Equatorial ←→ horizontal [edit]

Note that Azimuth (A) is measured from the South point, turning positive to the West.^[6] Zenith distance, the angular distance along the great circle from the zenith to a celestial object, is simply the complementary angle of the altitude: 90° − $a$ .^[7]

$\tan A = {\sin h \over \cos h \sin\phi_o - \tan\delta \cos\phi_o} \qquad\qquad \begin{cases} \cos a \sin A = \cos\delta \sin h \\ \cos a \cos A = \cos\delta \cos h \sin\phi_o - \sin\delta \cos\phi_o \end{cases}$

$\sin a = \sin\phi_o \sin\delta + \cos\phi_o \cos\delta \cos h$

$\begin{bmatrix} \cos a \cos A\\ \cos a \sin A\\ \sin a \end{bmatrix} = \begin{bmatrix} \sin\phi_o & 0 & -\cos\phi_o \\ 0 & 1 & 0\\ \cos\phi_o & 0 & \sin\phi_o \end{bmatrix}\begin{bmatrix} \cos\delta\cos h\\ \cos\delta\sin h\\ \sin\delta \end{bmatrix}$

$\tan h = {\sin A \over \cos A \sin\phi_o + \tan a \cos\phi_o} \qquad\qquad \begin{cases} \cos\delta \sin h = \cos a \sin A \\ \cos\delta \cos h = \sin a \cos\phi_o + \cos a \cos A \sin\phi_o \end{cases}$

$\sin\delta = \sin\phi_o \sin a - \cos\phi_o \cos a \cos A$ ^[8]

$\begin{bmatrix} \cos\delta\cos h\\ \cos\delta\sin h\\ \sin\delta \end{bmatrix}= \begin{bmatrix} \sin\phi_o & 0 & \cos\phi_o \\ 0 & 1 & 0\\ -\cos\phi_o & 0 & \sin\phi_o \end{bmatrix}\begin{bmatrix} \cos a \cos A\\ \cos a \sin A\\ \sin a \end{bmatrix}$

Equatorial ←→ galactic [edit]

These equations are for converting equatorial coordinates referred to B1950.0. If the equatorial coordinates are referred to another equinox, they must be precessed to their place at B1950.0 before applying these formulae.

*QUESTIONS ON THE MATERIAL:*
A) Answer these questions from the coordinate conversion text:
(i) From which point is azimuth measured, and in which direction does it turn positive?
(ii) What expression gives the zenith distance?
(iii) To which equinox must equatorial coordinates be referred before the galactic conversion formulas are applied?
B) Set down the coordinate conversion text word for word, from "Equatorial ←→ galactic" up to and including "applying these formulae.".
C) Translate this sentence from the coordinate conversion text into Spanish: "These equations are for converting equatorial coordinates referred to B1950.0."
The items come from a different source than the coordinate conversion text.

*RECORDS SUPPLIED:*
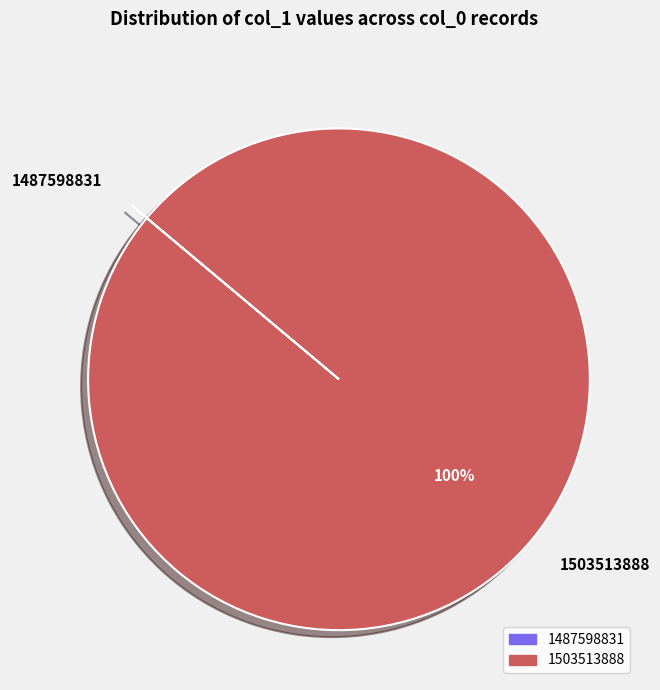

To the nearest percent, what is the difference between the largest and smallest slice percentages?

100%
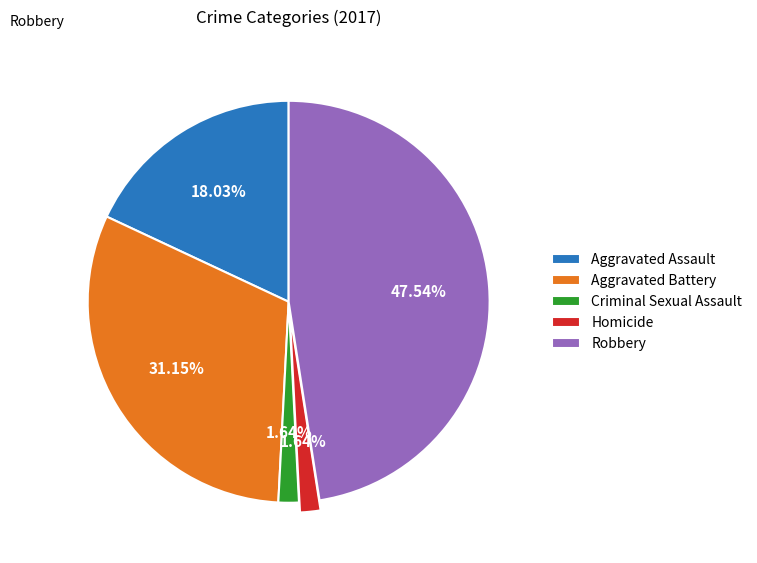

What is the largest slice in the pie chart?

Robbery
* * *
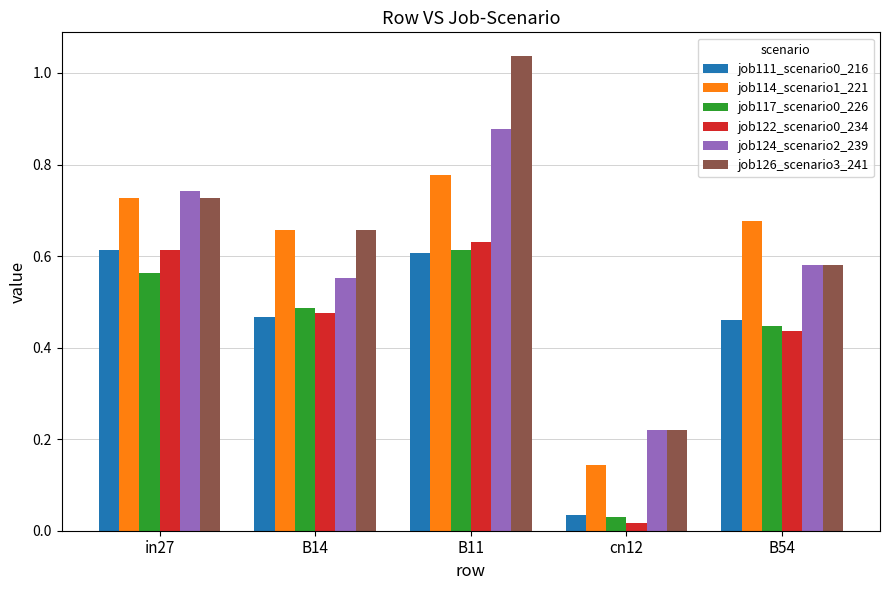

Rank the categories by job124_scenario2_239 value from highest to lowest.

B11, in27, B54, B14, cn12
---
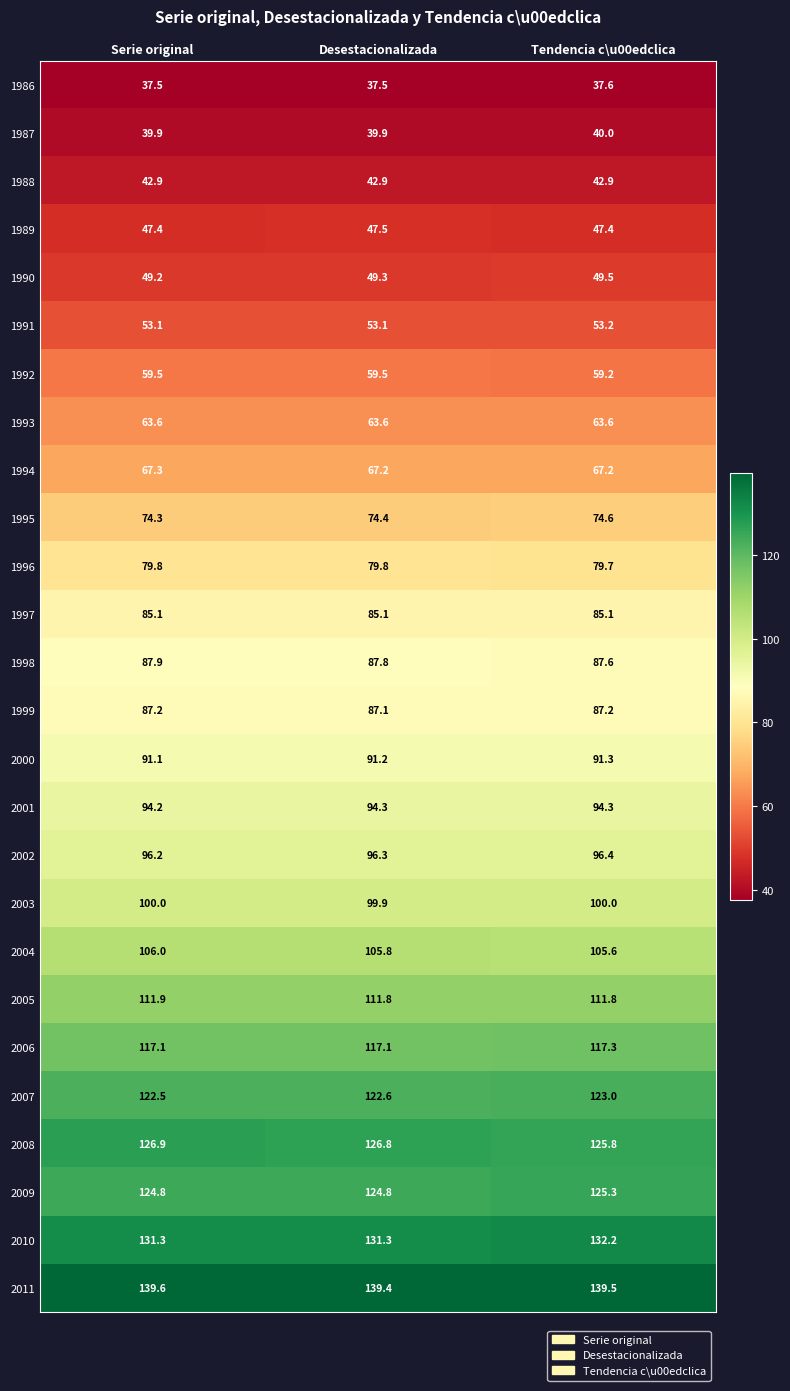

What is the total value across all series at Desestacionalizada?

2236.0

*RESULTS BY TASK:*
A)
(i) From the South point, turning positive to the West.
(ii) 90° − a, the complementary angle of the altitude.
(iii) B1950.0.

B)
Equatorial ←→ galactic [edit]

These equations are for converting equatorial coordinates referred to B1950.0. If the equatorial coordinates are referred to another equinox, they must be precessed to their place at B1950.0 before applying these formulae.

C) Estas ecuaciones sirven para convertir coordenadas ecuatoriales referidas a B1950.0.